For the most part, we grow up accustomed to the products that are closest to us — to the point that we often forget that food and beverage is a sort of regional dialect, each consumable existing around the area from which it is created. Only the largest companies are able to blanket the entire United States with their products, or fill every airport with one of its franchise locations.
Yet, the most beloved consumables come from those regional specialties. Millions drink Starbucks because there are millions of people close to a Starbucks, but fans of more regional coffee shops like Caribou or Dunn Bros. tend to rally around their choice at a rate that exceeds Starbucks’ ubiquitousness. For every McDonald’s there’s a more regional choice like Five Guys. And for every Five Guys there’s even smaller chains like JL Beers, or local shops like the soon to be opened Taphouse 41.
We love to talk about that one time we got to go to a Popeye’s, or when we spent the weekend drinking Tully’s or eating Dunkin’ Donuts - all regional franchises unavailable here in Sioux Falls - but with these regional options comes an unexpected side effect: we don’t just enjoy the regional options, but we miss them once we’ve moved on. We are a much more mobile country than we were when large franchises began taking over the landscape. We encounter more regional and local things. We fall in love with the differences. And we really miss them once we return home.
For me, this is especially the case with beer. A trip to Minnesota - just under an hour away! - brings me in contact with dozens of beers I can’t get in Sioux Falls. Beers that may be no better than the ones I can get here in Sioux Falls, but that experience a boost of recognition for being “unavailable.” Just this past spring we visited and tasted from a dozen different breweries in San Diego. I fell in love with several of them. I wanted to buy it all and keep it all.

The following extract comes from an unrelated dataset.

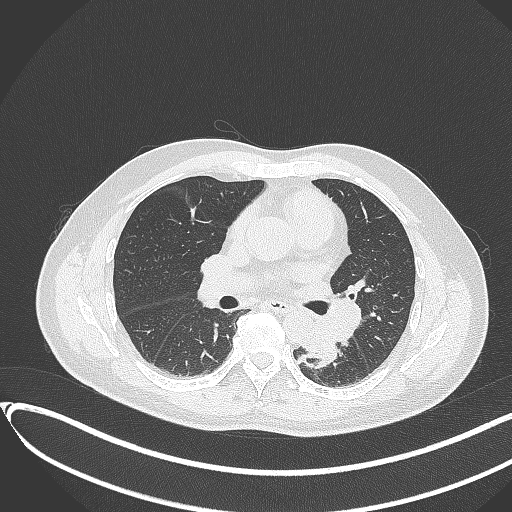
Chest CT, one axial slice. Slice 186 of 417 in the series (ordered by position). Reconstruction kernel B70f. 120 kVp. Lung window (W 1500 / L -600 HU). 1 mm slice thickness. 512 × 512 image matrix, field of view 400 × 400 mm. Patient: male, 54 years. From the clinical record (not read from this slice): clinical TNM (as recorded): T3 N0 M0.
Annotated regions visible in this slice (bounding box drawn by a radiologist):
- lung tumour (recorded histology: squamous cell carcinoma): bounding box [x1, y1, x2, y2] px = [298, 314, 342, 371]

But it’s one thing to drive beer back from Minnesota. You can’t bring beer in with your carry on, and you sure don’t want to trust it to the luggage handlers down below. The only way San Diego beer can make it back to Sioux Falls is via the road or via the postal service.
So we ordered some beer and had it shipped to us. We cheated beer’s regional dialect and stashed away some beer thanks to LetsPour.com.
LetsPour.com - and several other “mail-order” beer companies - distribute beer, wine, soda and other drinks out of several distribution centers. It’s a concept that’s legal in most states - Iowa, South Dakota and Nebraska are all good - but frowned upon in others. Sorry, Minnesota. You’ve got enough good beer. You don’t need to have anything shipped.
There’s one drawback to ordering beer online - it’s expensive to ship. It’s heavy. It’s breakable. It’s not something the post office will take lightly, so naturally your shipping costs are going to reflect that.
LetsPour.com’s model is to provide free shipping if you order six bottles from the same distribution location. Our order included several beers from various San Diego breweries - some Stone that I haven’t seen in Minnesota, some AleSmith, a bottle of Ballast Point and few from Lost Abbey. The total bill hit $80, but given that each large bottle might cost $15 each here in Sioux Falls, we weren’t out too much for six bottles of cellar-able beer.
What it did for us was allow us a little taste of San Diego on our anniversary last week, a callback to our early second honeymoon and a delicious celebration of the west coast’s greatest little beer town. It cost a bit more, but, then again, it would have cost a lot more if we’d have shipped it ourselves - without any of the guarantees that LetsPour offers.
It’s not something I’d suggest for everyday beer. But for recapturing a taste of that regional dialect? It’s totally worth it.